The exception handling technique
Some Terminology
Throw an Exception
Throw, try, and catch Blocks
Multiple catch Blocks
The finally Clause
The Throwable Class
Types of Exceptions
Different List of Exception
Built-In Exceptions
Applet
Introduction
How Applets and Applications Are Different
Limitation of Applet
The Applet class
Major Applet Activities
The life cycle of a Web page applet
Including an Applet on a Web Page
Essential HTML to launch an applet and pass it parameters
Launching an applet in an HTML document
A sample applet that receives a parameter
Posting a Web page that launches a custom applet
Managing Input/Output Files in Java
Introduction
Streams
Input Streams
The Abstract Class InputStream
The File class
The FileDialog class
Low-level and high-level stream classes
The FileOutputStream class
The FileInputStream class
The DataOutputStream class
The DataInputStream class
The ObjectOutputStream class
The ObjectInputStream class

Multithreading


Methods that Operate on the Group

The ThreadGroup class supports several attributes that are set and retrieved from the group as a whole. These attributes include the maximum priority that any thread within the group can have, whether the group is a "daemon" group, the name of the group, and the parent of the group.
 
The methods that get and set ThreadGroup attributes operate at the group level. That is, they inspect or change the attribute on the ThreadGroup object, but do not affect any of the threads within the group.
 
 
The following is a list of ThreadGroup methods that operate at the group level:
1. getMaxPriority(), and setMaxPriority()
2. getDaemon(), and setDaemon()
3. getName()
4. getParent(), and parentOf()
5. toString()
 
So for example, when we use setMaxPriority() to change a group's maximum priority, we are only changing the attribute on the group object; we are not changing the priority of any of the threads within the group.
 
 
Consider this small program that creates a group and a thread within that group:
 
class MaxPriorityTest
{
public static void main(String[] args)
{

ThreadGroup groupNORM = new ThreadGroup(
"A group with normal priority");
Thread priorityMAX = new Thread(groupNORM,
"A thread with maximum priority");

// set Thread's priority to max (10)
priorityMAX.setPriority(Thread.MAX_PRIORITY);

// set ThreadGroup's max priority to normal (5)
groupNORM.setMaxPriority(Thread.NORM_PRIORITY);

System.out.println("Group's maximum priority = " +
groupNORM.getMaxPriority());
System.out.println("Thread's priority = " +
priorityMAX.getPriority());
}
}
 
When the ThreadGroup groupNORM is created, it inherits its maximum priority attribute from its parent thread group.
In this case, the parent group priority is the maximum (MAX_PRIORITY) allowed by the Java runtime system.
Next the program sets the priority of the priorityMAX thread to the maximum allowed by the Java runtime system.
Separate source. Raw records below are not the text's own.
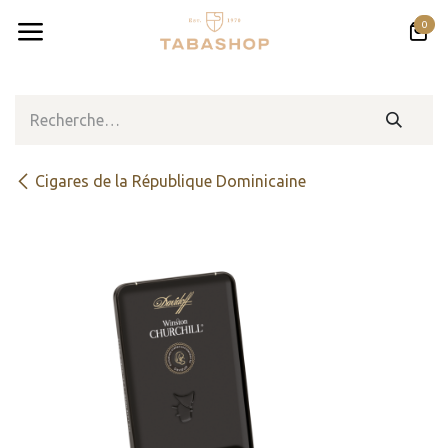
Se rendre au contenu
0
Cigares de la République Dominicaine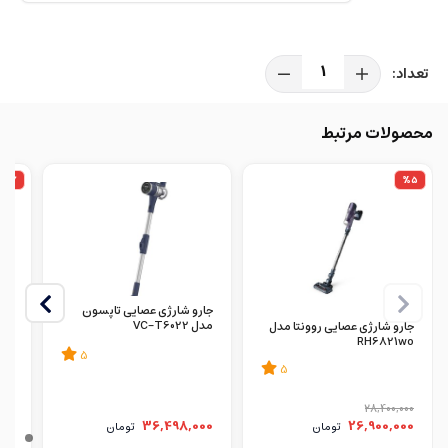
محصولات مرتبط
%7
%5
جارو شارژی عصایی تاپسون
مدل VC-T6022
KO
جارو شارژی عصایی روونتا مدل
RH6821wo
5
5
000
28,400,000
00
36,498,000
26,900,000
تومان
تومان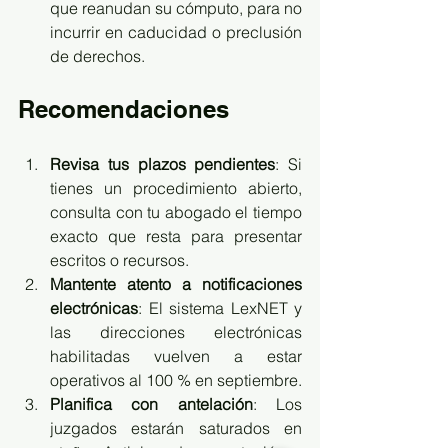
que reanudan su cómputo, para no 
incurrir en caducidad o preclusión 
de derechos.
Recomendaciones
Revisa tus plazos pendientes
: Si 
tienes un procedimiento abierto, 
consulta con tu abogado el tiempo 
exacto que resta para presentar 
escritos o recursos.
Mantente atento a notificaciones 
electrónicas
: El sistema LexNET y 
las direcciones electrónicas 
habilitadas vuelven a estar 
operativos al 100 % en septiembre.
Planifica con antelación
: Los 
juzgados estarán saturados en 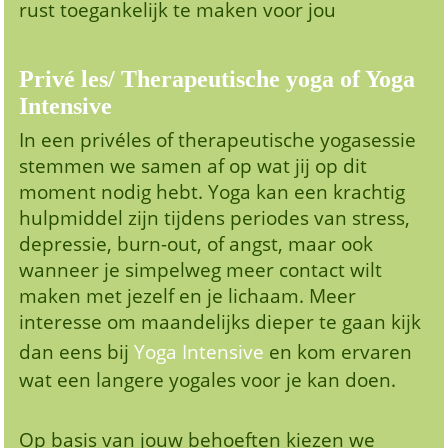
rust toegankelijk te maken voor jou
Privé les/ Therapeutische yoga of Yoga
Intensive
In een privéles of therapeutische yogasessie
stemmen we samen af op wat jij op dit
moment nodig hebt. Yoga kan een krachtig
hulpmiddel zijn tijdens periodes van stress,
depressie, burn-out, of angst, maar ook
wanneer je simpelweg meer contact wilt
maken met jezelf en je lichaam. Meer
interesse om maandelijks dieper te gaan kijk
dan eens bij
Yoga Intensive
en kom ervaren
wat een langere yogales voor je kan doen.
Op basis van jouw behoeften kiezen we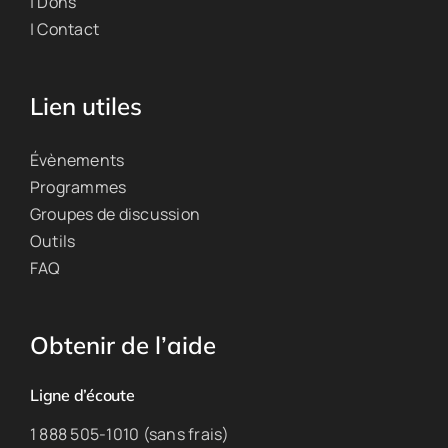
| Dons
| Contact
Lien utiles
Évènements
Programmes
Groupes de discussion
Outils
FAQ
Obtenir de l’aide
Ligne d’écoute
1 888 505-1010 (sans frais)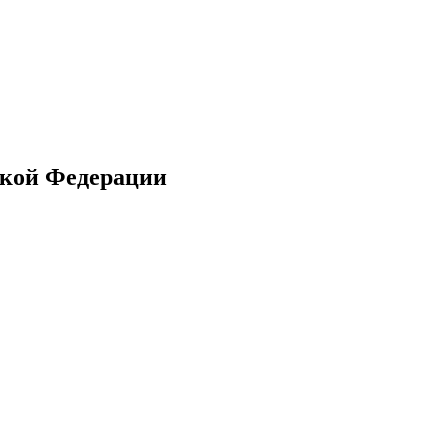
ской Федерации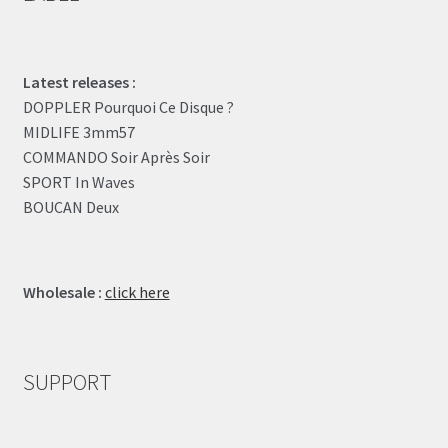
Latest releases :
DOPPLER Pourquoi Ce Disque ?
MIDLIFE 3mm57
COMMANDO Soir Après Soir
SPORT In Waves
BOUCAN Deux
Wholesale :
click here
SUPPORT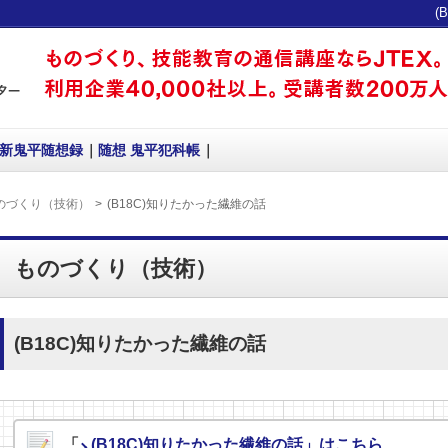
(
新鬼平随想録
随想 鬼平犯科帳
のづくり（技術）
(B18C)知りたかった繊維の話
ものづくり（技術）
(B18C)知りたかった繊維の話
「
(B18C)知りたかった繊維の話」はこちら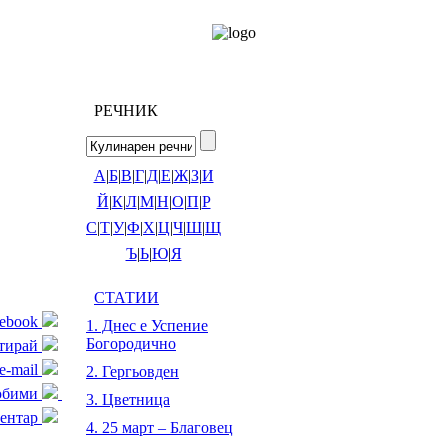
РЕЧНИК
А
|
Б
|
В
|
Г
|
Д
|
Е
|
Ж
|
З
|
И
Й
|
К
|
Л
|
М
|
Н
|
О
|
П
|
Р
С
|
Т
|
У
|
Ф
|
Х
|
Ц
|
Ч
|
Ш
|
Щ
Ъ
|
Ь
|
Ю
|
Я
СТАТИИ
cebook
1. Днес е Успение
Богородично
тирай
e-mail
2. Гергьовден
любими
3. Цветница
ентар
4. 25 март – Благовец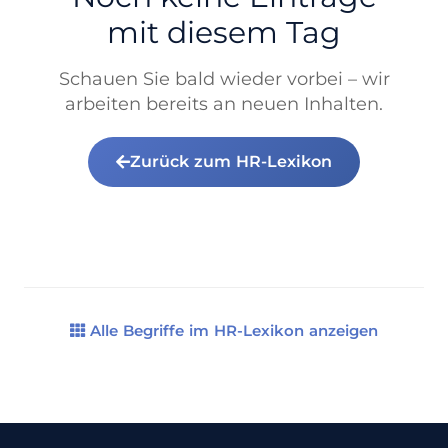
mit diesem Tag
Schauen Sie bald wieder vorbei – wir
arbeiten bereits an neuen Inhalten.
Zurück zum HR-Lexikon
Alle Begriffe im HR-Lexikon anzeigen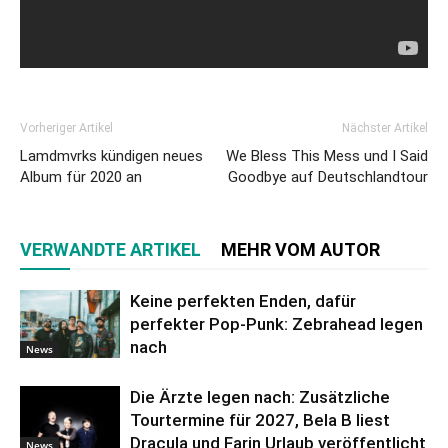
Vorheriger Artikel
Nächster Artikel
Lamdmvrks kündigen neues
We Bless This Mess und I Said
Album für 2020 an
Goodbye auf Deutschlandtour
VERWANDTE ARTIKEL
MEHR VOM AUTOR
Keine perfekten Enden, dafür
perfekter Pop-Punk: Zebrahead legen
nach
News
Die Ärzte legen nach: Zusätzliche
Tourtermine für 2027, Bela B liest
Dracula und Farin Urlaub veröffentlicht
News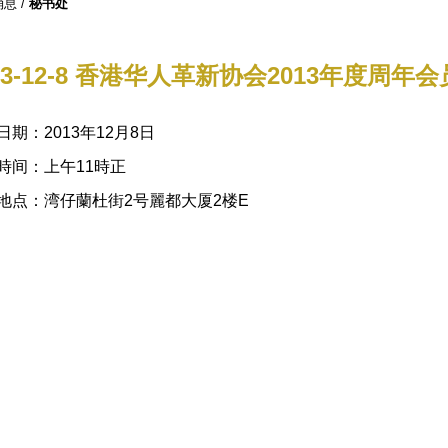
消息
/
秘书处
13-12-8 香港华人革新协会2013年度周年
日期：2013年12月8日
時间：上午11時正
地点：湾仔蘭杜街2号麗都大厦2楼E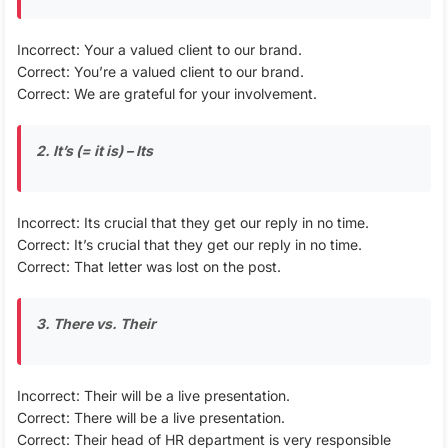
Incorrect: Your a valued client to our brand.
Correct: You’re a valued client to our brand.
Correct: We are grateful for your involvement.
2. It’s (= it is) – Its
Incorrect: Its crucial that they get our reply in no time.
Correct: It’s crucial that they get our reply in no time.
Correct: That letter was lost on the post.
3. There vs. Their
Incorrect: Their will be a live presentation.
Correct: There will be a live presentation.
Correct: Their head of HR department is very responsible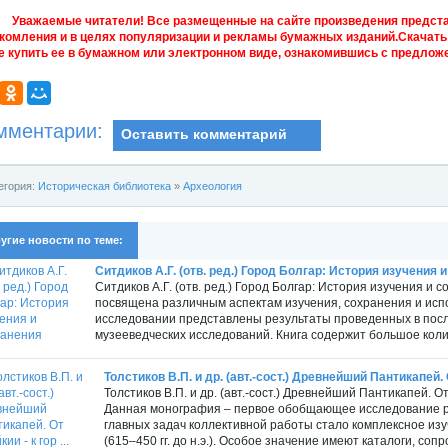
Уважаемые читатели! Все размещенные на сайте произведения предст
комления и в целях популяризации и рекламы бумажных изданий.Скачать 
е купить ее в бумажном или электронном виде, ознакомившись с предложе
мментарии:
Оставить комментарий
егория:
Историческая библиотека
»
Археология
угие новости по теме:
Ситдиков А.Г. (отв. ред.) Город Болгар: История изучения 
Ситдиков А.Г. (отв. ред.) Город Болгар: История изучения и с
посвящена различным аспектам изучения, сохранения и испо
исследовании представлены результаты проведенных в посл
музееведческих исследований. Книга содержит большое коли
Толстиков В.П. и др. (авт.-сост.) Древнейший Пантикапей. От
Толстиков В.П. и др. (авт.-сост.) Древнейший Пантикапей. От 
Данная монография – первое обобщающее исследование р
главных задач коллективной работы стало комплексное из
(615–450 гг. до н.э.). Особое значение имеют каталоги, со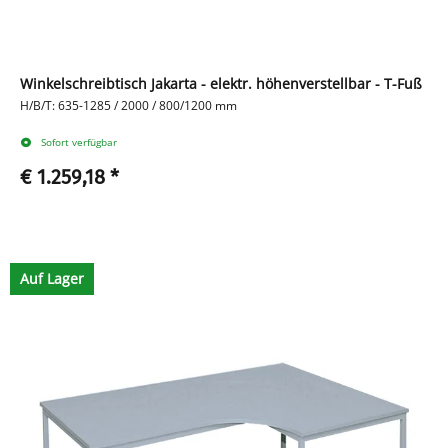
Winkelschreibtisch Jakarta - elektr. höhenverstellbar - T-Fuß
H/B/T: 635-1285 / 2000 / 800/1200 mm
Sofort verfügbar
€ 1.259,18
*
Auf Lager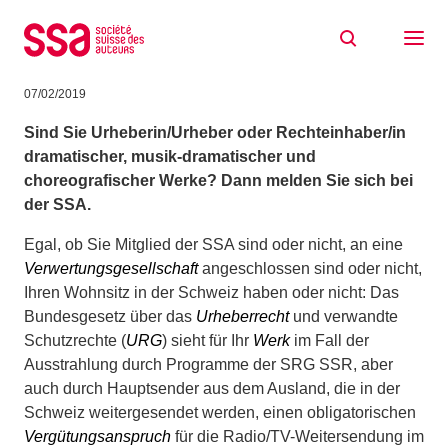
Zum Inhalt springen
Zwingend kollektive Verwertung: Rechte
für Ihre dramatischen Werke
07/02/2019
Sind Sie Urheberin/Urheber oder Rechteinhaber/in
dramatischer, musik-dramatischer und
choreografischer Werke? Dann melden Sie sich bei
der SSA.
Egal, ob Sie Mitglied der SSA sind oder nicht, an eine
Verwertungsgesellschaft
angeschlossen sind oder nicht,
Ihren Wohnsitz in der Schweiz haben oder nicht: Das
Bundesgesetz über das
Urheberrecht
und verwandte
Schutzrechte (
URG
) sieht für Ihr
Werk
im Fall der
Ausstrahlung durch Programme der SRG SSR, aber
auch durch Hauptsender aus dem Ausland, die in der
Schweiz weitergesendet werden, einen obligatorischen
Vergütungsanspruch
für die Radio/TV-Weitersendung im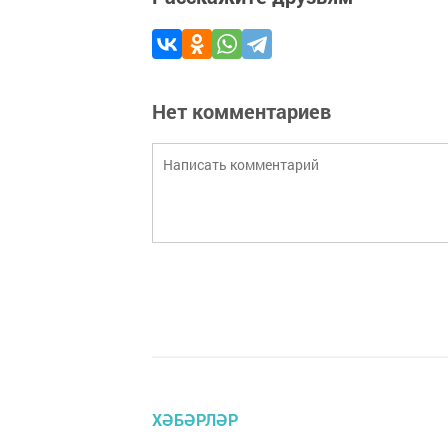
Нет комментариев
ХӘБӘРЛӘР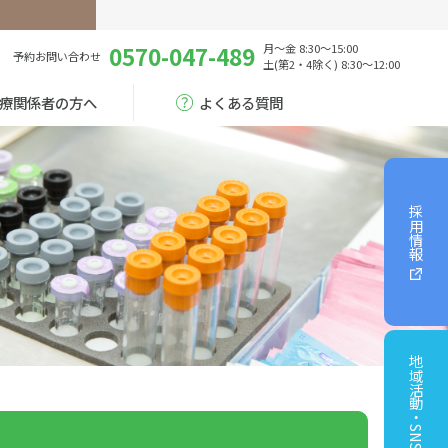
0570-047-489
月～金 8:30～15:00
予約
お問い合わせ
土(第2・4除く) 8:30～12:00
療関係者の方へ
よくある質問
採用情報
地域活動・SNS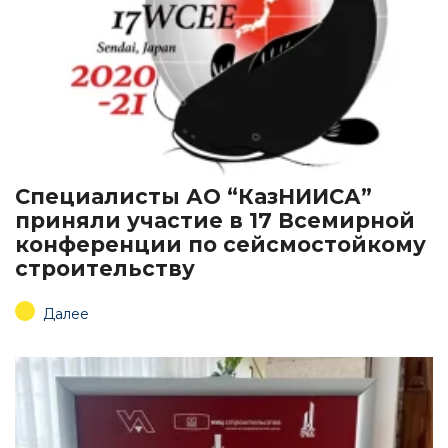
Специалисты АО “КазНИИСА”
приняли участие в 17 Всемирной
конференции по сейсмостойкому
строительству
Далее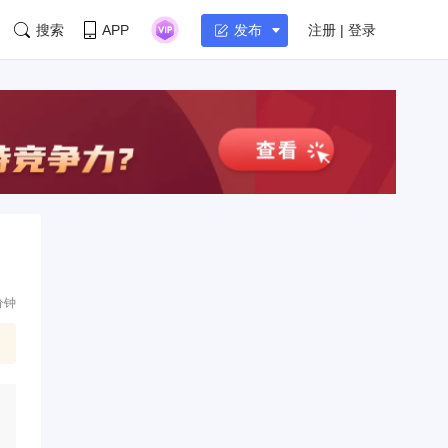
搜索
APP
注册 | 登录
发布
分钟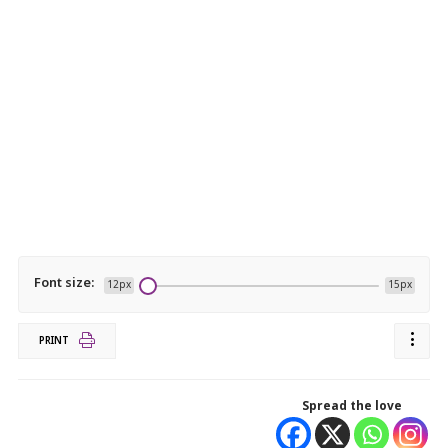
Font size:
12px
15px
PRINT
Spread the love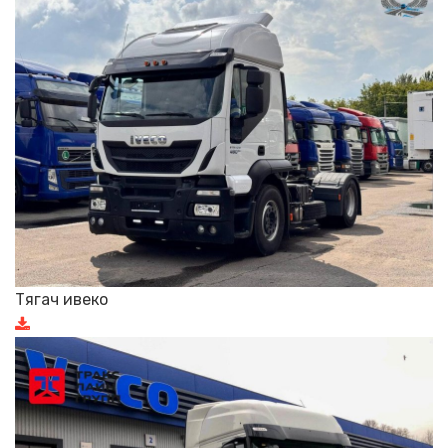
Тягач ивеко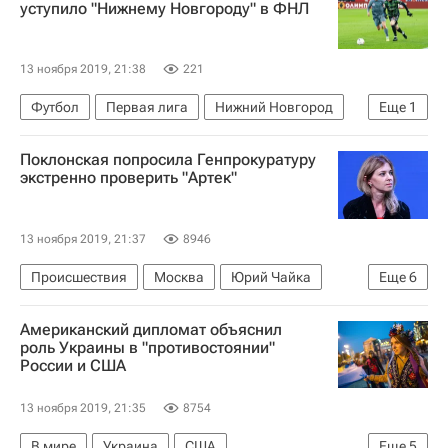
уступило "Нижнему Новгороду" в ФНЛ
13 ноября 2019, 21:38
221
Футбол
Первая лига
Нижний Новгород
Еще
1
Торпедо (Москва)
Поклонская попросила Генпрокуратуру
экстренно проверить "Артек"
13 ноября 2019, 21:37
8946
Происшествия
Москва
Юрий Чайка
Еще
6
Генеральная прокуратура РФ
Госдума РФ
Американский дипломат объяснил
Следственный комитет России (СК РФ)
Артек
роль Украины в "противостоянии"
России и США
Наталья Поклонская
Россия
13 ноября 2019, 21:35
8754
В мире
Украина
США
Еще
5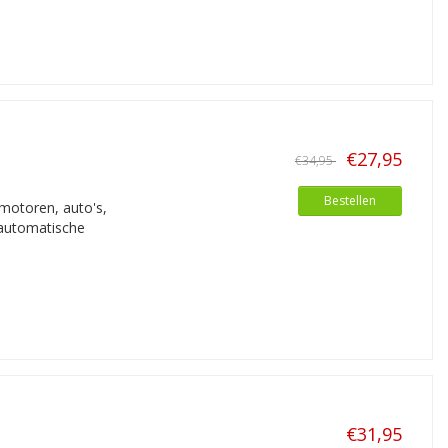
€27,95
€34,95
Bestellen
motoren, auto's,
 automatische
€31,95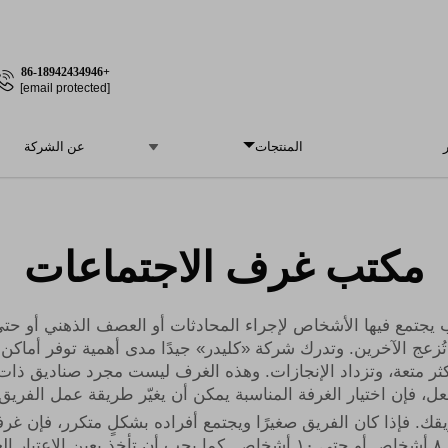
+86-18942434946
[email protected]
المنتجات
عن الشركة
مكتب غرف الاجتماعات
تمع فيها الأشخاص لإجراء المحادثات أو العصف الذهني أو حتى
 تُزعج الآخرين. وتدرك شركة «كليدر» جيدًا مدى أهمية توفر أماكن
 أكثر متعة، وتزداد الإنجازات. وهذه الغرف ليست مجرد صناديق
، فإن اختيار الغرفة المناسبة يمكن أن يغيّر طريقة عمل الفريق تغي
أما الفرق الأكبر فقد تحتاج إلى غرفة أكبر، قد تتسع لـ ٨ أشخاص أو حتى ١٠ أش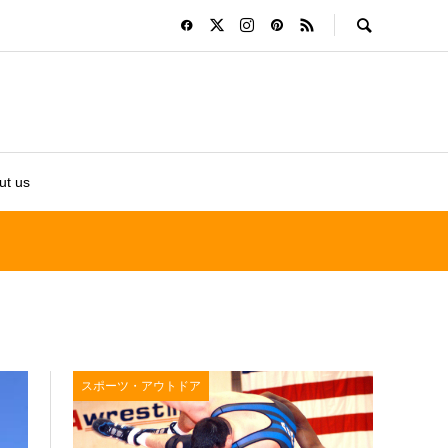
ut us
スポーツ・アウトドア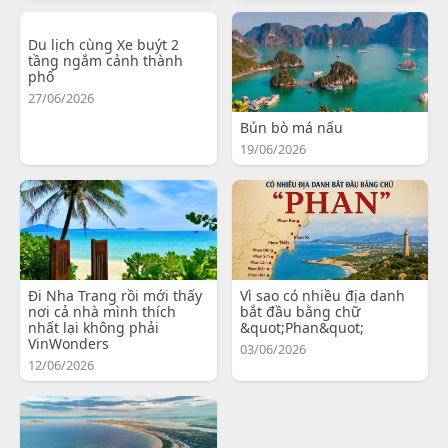
Du lịch cùng Xe buýt 2
tầng ngắm cảnh thành
phố
27/06/2026
Bún bò má nấu
19/06/2026
Đi Nha Trang rồi mới thấy
Vì sao có nhiều địa danh
nơi cả nhà mình thích
bắt đầu bằng chữ
nhất lại không phải
&quot;Phan&quot;
VinWonders
03/06/2026
12/06/2026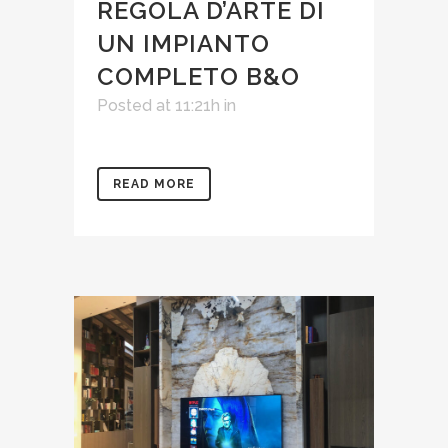
REGOLA D’ARTE DI
UN IMPIANTO
COMPLETO B&O
Posted at 11:21h
in
READ MORE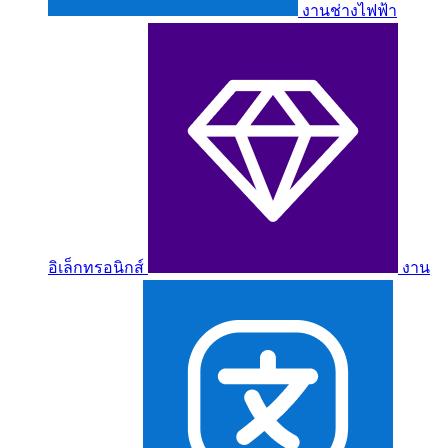
งานช่างไฟฟ้า
อิเล็กทรอนิกส์
งาน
Then the program lowers the group's maximum to the normal priority (NORM_PRIORITY).
The setMaxPriority() method does not affect the priority of the priorityMAX thread, so that at this point, the priorityMAX thread has a priority of 10 which is greater than the maximum priority of its group groupNORM. This is the output from the program:
Group's maximum priority = 5
Thread's priority = 10
 
 
As we can see a thread can have a higher priority than the maximum allowed by its group as long as the thread's priority is set before the group's maximum priority is lowered. A thread group's maximum priority is used to limit a thread's priority when the thread is first created within a group or when you use setPriority() to change the thread's priority. Note that setMaxPriority() does change the maximum priority of all of its sub-threadgroups.
 
 
Methods that Operate on All Threads within a Group
The ThreadGroup class has three methods that allow us to modify the current state of all the threads within that group:
1. resume()
2. stop()
3. suspend()
 
These methods apply the appropriate state change to every thread in the thread group and its subgroups.